Despite spending part of his childhood overseas, at a town hall meeting in 2008, Barack Obama said, “I don’t speak a foreign language. It’s embarrassing!”  Days prior he reportedly said, “It’s embarrassing when Europeans come over here. They all speak English, they speak French, they speak German. And then we go over to Europe and all we can say is merci beaucoup, right?”

When Mr. Obama championed the idea of Americans learning another language, his opponents jumped to criticize, deride, and worse. His response? “You know, this is an example of some of the problems we get into when somebody attacks you for saying the truth, which is why we should want children with more knowledge.”

Language: An Incomparable Conversation Starter

Whenever I’ve told someone that I speak French, I’ve never been met with, “Holy Cow! Are you kidding!?  Why on earth would you want to speak another language?”  Very often there is the refrain of “Oh man, that is so cool!  I wish I spoke another language.” 

Sometimes there’s a rousing chorus of “Wow, I studied [insert language here] in high school, but I don’t remember anything except [insert “hello” or “please” or random curse word].”  There is the occasional stunned silence, usually for people who aren’t sure how to respond, but they often follow up with a question about how I learned it, or where or why. 

And then there are those who, despite having no background in learning another language, still try to relate:  “Wow, that’s great.  I have an uncle who had a step-daughter from his second, no third, marriage, who took French in junior high.  She really liked 

                                                                             How do I love language? Let me count the ways…

There are a million reasons (I know because I’ve counted) to learn another language. #1 is to communicate. Other reasons include gaining cultural competence and awareness, improving one’s ability to think and reason, and even expanding knowledge of our mother tongue (Oh, how many students I’ve taught who didn’t understand English grammar until we studied French grammar!).

It allows us to travel far-off with the magical power to experience a more authentic Spain or France, a more personal Senegal or Columbia. It grants us even more ways to express ourselves and, better yet, know and understand ourselves. For music fans, it is your gateway to an exponential number of new favorite bands that you won’t ever hear on the radio, so no more listening to the same misses over and over and over. For movie buffs, your DVD collection will grow, your bank account shrink, and Friday Film Nights will never, ever be the same.
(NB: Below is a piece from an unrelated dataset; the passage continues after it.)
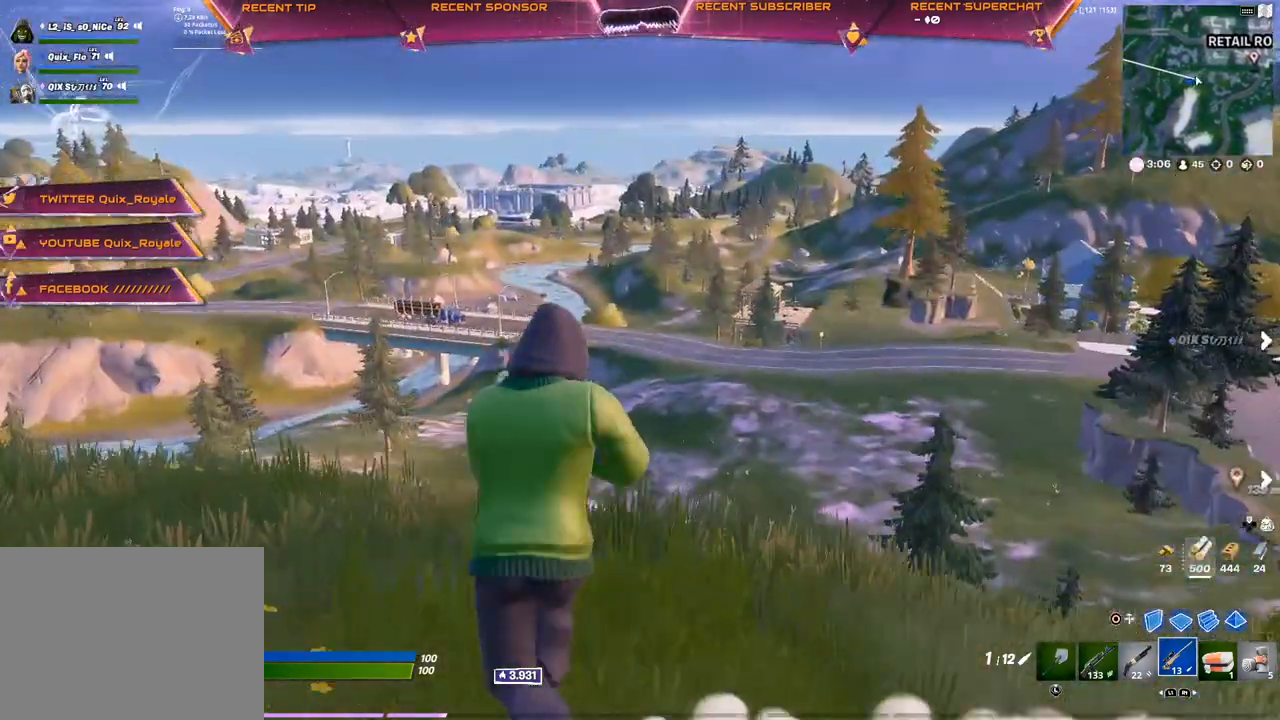
{"buttons": ["L2"], "left_stick": "up-left", "right_stick": "right", "events": [[33, "right_stick", "right"], [167, "right_stick", "up-left"], [350, "right_stick", "right"]]}
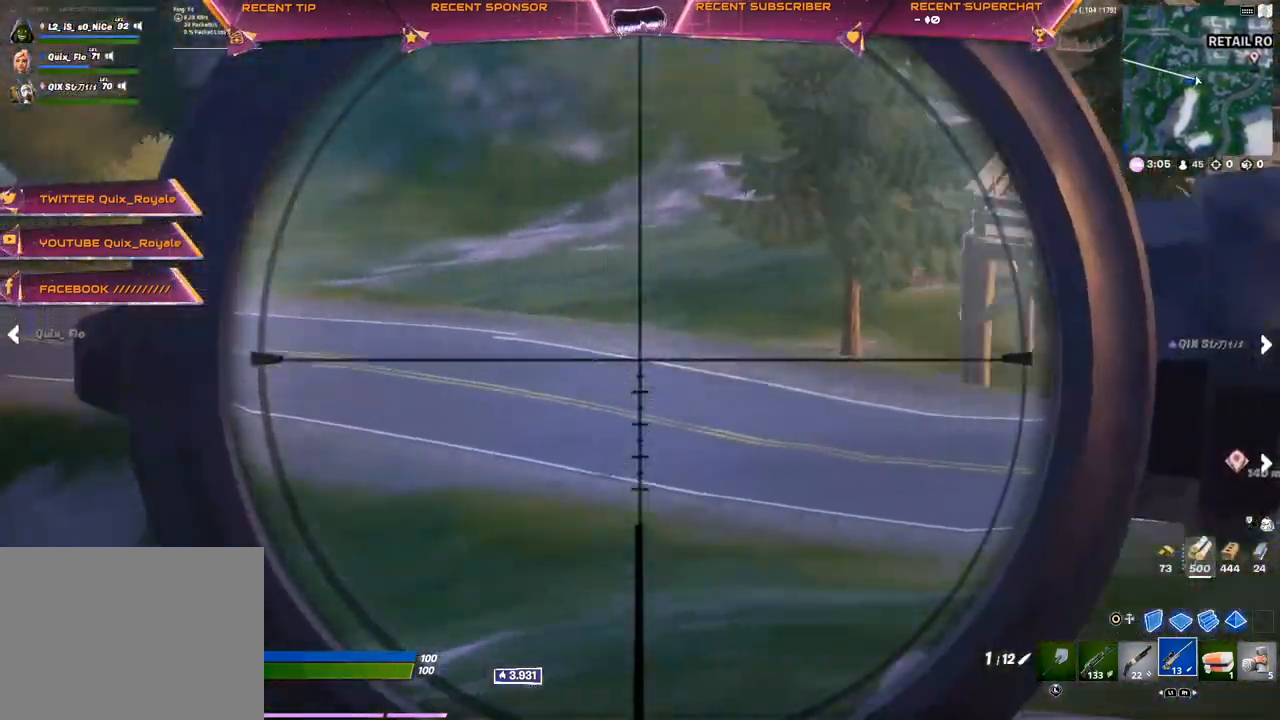
{"buttons": ["L2"], "left_stick": "down-right", "right_stick": "center", "events": [[67, "left_stick", "left"], [200, "left_stick", "center"], [283, "left_stick", "down-right"], [467, "right_stick", "center"]]}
Improving Your Musical Palate

Living in Austin, I find myself in the car quite often. By which I really mean all the time. When I’m not listening to KUT, the local NPR affiliate, I’m constantly playing music CDs. You may not think this terribly unusual, save one detail: almost without fail, those discs are playing French music. Or African Music. Mostly likely hip hop. In my mind, the soundtrack of Austin isn’t Sara Hickman, Alejandro Escovedo, or Brownout (though I listen to them!), but IAM, Saïan Supa Crew, Magic System, and Sexion d’Assaut.
And, full disclosure, when listening to what surely seems out of place to everyone but me, I always do two things:

1) At stoplights, when the weather’s nice, I open the sunroof and the windows and turn up the music. When people stare, I know I’m cool, and I secretly wait for them to ask me what I’m playing.

2) Every time I hear a Sonic ID on KUT, I automatically imagine it’s me on the radio, talking about how my soundtrack to Austin bounces between Morning Edition, All Things Considered, and French Hip Hop. Other drivers will listen to this same Sonic ID and think, “That guy must be so cool.” The ID ends with me singing along to something fun, like Magic System.

My therapists say my delusions completely lack grandeur.

The Swiss Army Knife of Knowledge

Learning languages is a Swiss Army Knife for knowledge. It makes you smarter. It makes you cooler. It opens the world to you in ways you haven’t even imagined. It bridges cultures and continents. It links one human to another. And sometimes, if you’re really lucky, that link turns romantic, then you woo someone in their language, and they woo you in yours. That’s probably worth the price of admission right there.
I’ve got Japanese and Arabic on my list. What language do you want to start learning today?